By Joseph Byrne
Journals of the Georgia Association of Historians, Vol.18 (1997)
Introduction: That Francesco Petrarch was the first Renaissance humanist, that he was the first modern man, and that he ushered in a new period of European history known as the Renaissance is the boilerplate of general survey courses as they move from the middle ages to the modern world. Indeed, Petrarch dramatically embodied many aspects of the transition, and thus he strides across our histories, a figure like the ancients’ Athena or Michaelangelo’s Sistine Adam, his humanism seemingly ‘new born and perfect.’ His life and writings seem to sketch a clear break with the medieval and a foundation for the modern, and provide a simple answer to a very difficult question of historical development.
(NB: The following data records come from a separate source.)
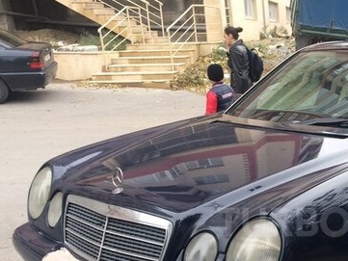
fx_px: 533
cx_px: 316
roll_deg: +0.7
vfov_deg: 26.8
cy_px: 222
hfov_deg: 34.1
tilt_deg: -19.1
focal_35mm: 53
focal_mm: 4.15
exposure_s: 1/121
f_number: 2.2
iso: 32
In support the generalist’ viewpoint, no modern specialist of whom I am aware denies the importance of Petrarch in the definition, development and dissemination of early Renaissance humanism, and each has his or her own list of his most important contributions. Nonetheless, the specialist has come to understand and appreciate the immediate historical context of Petrarch’s accomplishments by focussing on the late urban, literate and lay milieu of his northern Italy, and its peculiar cultural and intellectual expression in what is variously described as pre-humanism, protohumanism or early humanism. The undeniable fact is that the cultural roots of Italian Renaissnce humanism, which Petrarch himself inherited, recognized and built upon, developed over the two generations before his birth in 1304.